-- Document extract --

Studio album by Ozuna
- Released: August 25, 2017
- Recorded: 2014–2017
- Genre: Reggaeton; Latin trap;
- Label: VP; Dimelo VI; Sony Latin;
- Producer: Hi Music Hi Flow; Ray 'El Ingeniero'; Chris Jedi; Alex Killer; Gaby Music; Luis E. Ortiz; Yai Y Toly; Bless the Producer; Super Yei;

Ozuna chronology
|  | Odisea (2017) | Aura (2018) |

Singles from Odisea
- "Si No Te Quiere" Released: October 4, 2014; "No Quiere Enamorarse" Released: December 16, 2015; "Dile Que Tú Me Quieres" Released: April 22, 2016; "Tu Foto" Released: April 28, 2017; "Bebé" Released: June 21, 2017; "El Farsante" Released: July 7, 2017; "Se Preparó" Released: August 11, 2017; "Síguelo Bailando" Released: November 10, 2017;

= Odisea (album) =

2017 studio album by Ozuna

Odisea is the debut studio album by Puerto Rican reggaeton artist Ozuna. It features collaborations from J Balvin, Anuel AA, Zion & Lennox, Nicky Jam, and De La Ghetto.

It was released on August 25, 2017, through VP Records, Dimelo VI Distribution and Sony Music Latin. The album was supported by eight singles: " Si No Te Quiere”, “No Quiere Enamorarse”, "Dile Que Tú Me Quieres", "Tu Foto", "Bebé", "El Farsante", "Se Preparó", and "Síguelo Bailando". The album debuted at number 22 on the US Billboard 200 and number 1 on the Top Latin Albums chart with first week sales of 18,000.

-- Supplied entries --
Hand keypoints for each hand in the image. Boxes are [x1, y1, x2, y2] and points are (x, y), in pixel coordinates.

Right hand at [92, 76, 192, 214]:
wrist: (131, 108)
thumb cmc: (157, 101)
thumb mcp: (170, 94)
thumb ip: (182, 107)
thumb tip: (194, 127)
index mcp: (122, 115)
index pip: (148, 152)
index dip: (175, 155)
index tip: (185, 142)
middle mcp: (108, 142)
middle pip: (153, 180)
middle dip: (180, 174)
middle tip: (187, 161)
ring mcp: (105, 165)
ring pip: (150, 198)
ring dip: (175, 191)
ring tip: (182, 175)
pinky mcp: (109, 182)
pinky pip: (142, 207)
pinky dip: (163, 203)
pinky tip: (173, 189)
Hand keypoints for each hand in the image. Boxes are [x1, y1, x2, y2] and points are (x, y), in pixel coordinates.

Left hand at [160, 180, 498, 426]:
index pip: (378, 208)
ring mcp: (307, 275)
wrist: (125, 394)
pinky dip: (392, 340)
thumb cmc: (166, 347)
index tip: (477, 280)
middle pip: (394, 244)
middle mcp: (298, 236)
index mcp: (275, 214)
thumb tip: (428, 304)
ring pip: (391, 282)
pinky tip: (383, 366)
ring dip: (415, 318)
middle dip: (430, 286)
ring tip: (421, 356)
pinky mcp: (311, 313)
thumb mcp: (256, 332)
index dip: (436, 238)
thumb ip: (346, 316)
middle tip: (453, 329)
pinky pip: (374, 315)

* * *

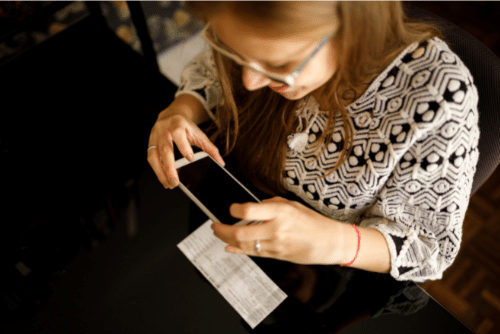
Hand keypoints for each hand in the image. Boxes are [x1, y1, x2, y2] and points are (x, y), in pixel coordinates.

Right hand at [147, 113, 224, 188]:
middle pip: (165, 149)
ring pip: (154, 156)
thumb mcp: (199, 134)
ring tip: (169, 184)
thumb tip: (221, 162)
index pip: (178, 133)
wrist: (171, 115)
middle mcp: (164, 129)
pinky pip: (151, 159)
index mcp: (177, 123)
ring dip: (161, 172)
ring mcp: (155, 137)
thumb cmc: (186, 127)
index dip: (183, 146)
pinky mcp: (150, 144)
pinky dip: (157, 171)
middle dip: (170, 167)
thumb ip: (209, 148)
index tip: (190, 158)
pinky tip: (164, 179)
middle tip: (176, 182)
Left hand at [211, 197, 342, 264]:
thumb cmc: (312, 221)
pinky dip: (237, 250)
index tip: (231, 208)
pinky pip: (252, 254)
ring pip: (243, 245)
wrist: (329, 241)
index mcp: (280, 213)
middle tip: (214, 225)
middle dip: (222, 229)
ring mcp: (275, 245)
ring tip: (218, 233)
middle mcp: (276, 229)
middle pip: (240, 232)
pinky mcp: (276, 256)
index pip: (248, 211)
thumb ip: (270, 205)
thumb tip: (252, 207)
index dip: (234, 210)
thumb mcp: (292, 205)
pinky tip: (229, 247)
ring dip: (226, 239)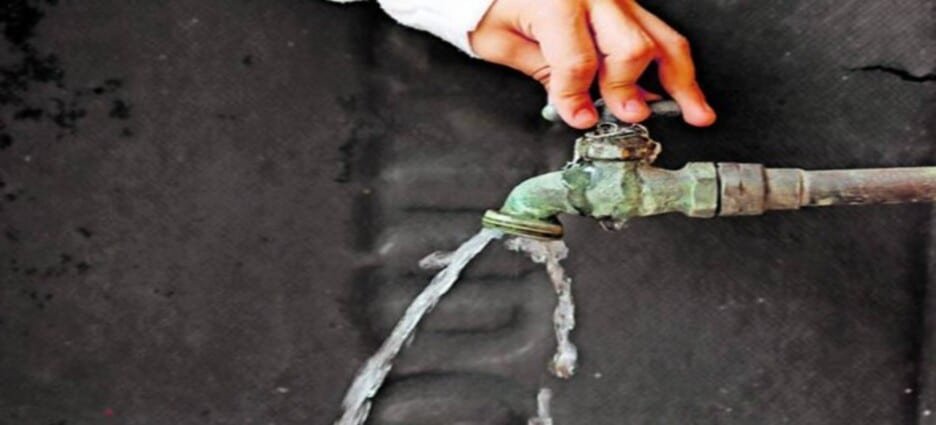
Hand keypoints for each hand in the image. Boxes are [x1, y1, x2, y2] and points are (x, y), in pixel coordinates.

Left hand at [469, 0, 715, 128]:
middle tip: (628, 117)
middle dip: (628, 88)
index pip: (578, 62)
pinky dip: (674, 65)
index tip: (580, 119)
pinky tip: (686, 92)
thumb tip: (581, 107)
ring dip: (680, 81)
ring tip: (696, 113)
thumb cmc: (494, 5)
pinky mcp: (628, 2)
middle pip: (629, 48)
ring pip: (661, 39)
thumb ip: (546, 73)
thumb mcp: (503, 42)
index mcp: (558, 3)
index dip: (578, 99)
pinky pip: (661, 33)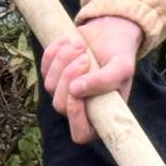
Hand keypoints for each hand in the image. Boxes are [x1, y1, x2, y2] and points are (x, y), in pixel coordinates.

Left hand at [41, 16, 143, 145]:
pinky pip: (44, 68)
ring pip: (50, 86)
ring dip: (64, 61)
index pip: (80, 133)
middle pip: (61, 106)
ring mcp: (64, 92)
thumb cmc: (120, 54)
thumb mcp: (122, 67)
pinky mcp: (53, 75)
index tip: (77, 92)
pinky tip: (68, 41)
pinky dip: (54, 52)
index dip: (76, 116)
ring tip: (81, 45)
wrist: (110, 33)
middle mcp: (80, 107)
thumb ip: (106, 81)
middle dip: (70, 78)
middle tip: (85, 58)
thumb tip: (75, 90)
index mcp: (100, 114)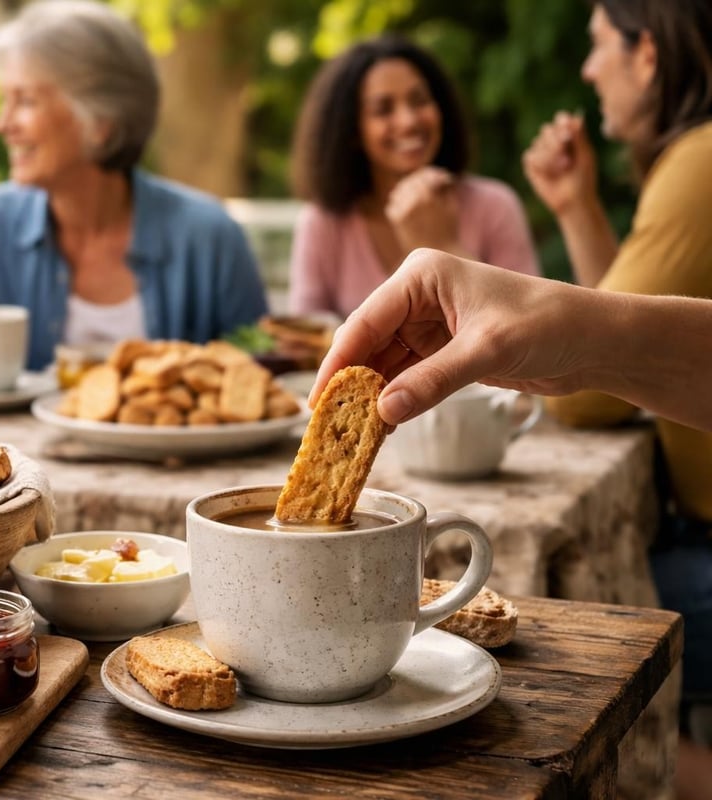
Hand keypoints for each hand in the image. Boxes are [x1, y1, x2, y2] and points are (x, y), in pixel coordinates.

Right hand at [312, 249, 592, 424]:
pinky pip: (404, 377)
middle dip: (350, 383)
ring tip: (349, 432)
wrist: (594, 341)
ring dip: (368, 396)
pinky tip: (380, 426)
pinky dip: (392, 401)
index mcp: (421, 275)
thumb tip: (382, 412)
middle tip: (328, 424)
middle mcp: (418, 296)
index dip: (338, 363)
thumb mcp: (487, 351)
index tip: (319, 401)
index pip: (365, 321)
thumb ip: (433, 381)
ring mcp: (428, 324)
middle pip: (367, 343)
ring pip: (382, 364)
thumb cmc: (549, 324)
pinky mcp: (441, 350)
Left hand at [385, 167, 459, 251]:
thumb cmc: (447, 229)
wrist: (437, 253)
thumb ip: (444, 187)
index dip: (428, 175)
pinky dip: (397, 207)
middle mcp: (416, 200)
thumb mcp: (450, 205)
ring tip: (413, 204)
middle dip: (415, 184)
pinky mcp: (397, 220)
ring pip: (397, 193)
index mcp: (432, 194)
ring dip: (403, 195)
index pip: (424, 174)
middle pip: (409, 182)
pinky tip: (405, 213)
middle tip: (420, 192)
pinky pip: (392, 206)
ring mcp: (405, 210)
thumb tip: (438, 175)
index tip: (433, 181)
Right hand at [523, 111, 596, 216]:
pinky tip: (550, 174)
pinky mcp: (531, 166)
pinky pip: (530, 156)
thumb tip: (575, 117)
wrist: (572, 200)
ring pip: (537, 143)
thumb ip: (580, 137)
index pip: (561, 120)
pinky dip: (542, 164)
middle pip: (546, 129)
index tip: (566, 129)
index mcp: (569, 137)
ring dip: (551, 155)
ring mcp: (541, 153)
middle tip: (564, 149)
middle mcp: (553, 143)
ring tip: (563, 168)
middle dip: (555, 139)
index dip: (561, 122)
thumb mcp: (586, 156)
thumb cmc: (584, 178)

---

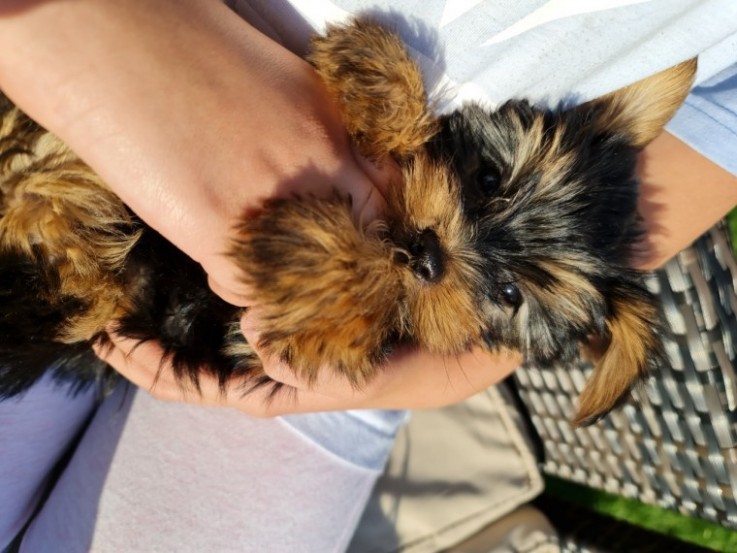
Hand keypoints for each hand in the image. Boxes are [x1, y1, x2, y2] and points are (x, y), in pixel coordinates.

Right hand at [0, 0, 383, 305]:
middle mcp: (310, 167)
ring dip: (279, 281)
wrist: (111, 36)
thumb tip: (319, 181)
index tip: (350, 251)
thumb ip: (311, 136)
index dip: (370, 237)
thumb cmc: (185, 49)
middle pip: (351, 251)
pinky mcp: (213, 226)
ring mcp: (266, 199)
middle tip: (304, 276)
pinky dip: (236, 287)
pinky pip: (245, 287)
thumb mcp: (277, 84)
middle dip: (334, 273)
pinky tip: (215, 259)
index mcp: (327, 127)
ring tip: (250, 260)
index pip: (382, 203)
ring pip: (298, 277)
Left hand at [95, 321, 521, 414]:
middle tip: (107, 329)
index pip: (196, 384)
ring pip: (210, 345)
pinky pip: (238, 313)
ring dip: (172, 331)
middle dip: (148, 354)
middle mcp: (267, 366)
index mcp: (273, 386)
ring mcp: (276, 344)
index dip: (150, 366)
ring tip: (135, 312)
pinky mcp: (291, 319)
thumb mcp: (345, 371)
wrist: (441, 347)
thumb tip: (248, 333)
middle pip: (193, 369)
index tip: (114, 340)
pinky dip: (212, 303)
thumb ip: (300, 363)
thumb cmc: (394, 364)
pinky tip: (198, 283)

-- Directions for this task --
Rewrite the Odisea album text from "Singles from Odisea" to "De La Ghetto.", putting "first" in place of "debut". The lines above play no part in this work.

-- Answer below --
Singles from Odisea
- "Si No Te Quiere" Released: October 4, 2014; "No Quiere Enamorarse" Released: December 16, 2015; "Dile Que Tú Me Quieres" Released: April 22, 2016; "Tu Foto" Released: April 28, 2017; "Bebé" Released: June 21, 2017; "El Farsante" Released: July 7, 2017; "Se Preparó" Released: August 11, 2017; "Síguelo Bailando" Released: November 10, 2017;

= Odisea (album) =

2017 studio album by Ozuna

Odisea is the first studio album by Puerto Rican reggaeton artist Ozuna. It features collaborations from J Balvin, Anuel AA, Zion & Lennox, Nicky Jam, and De La Ghetto.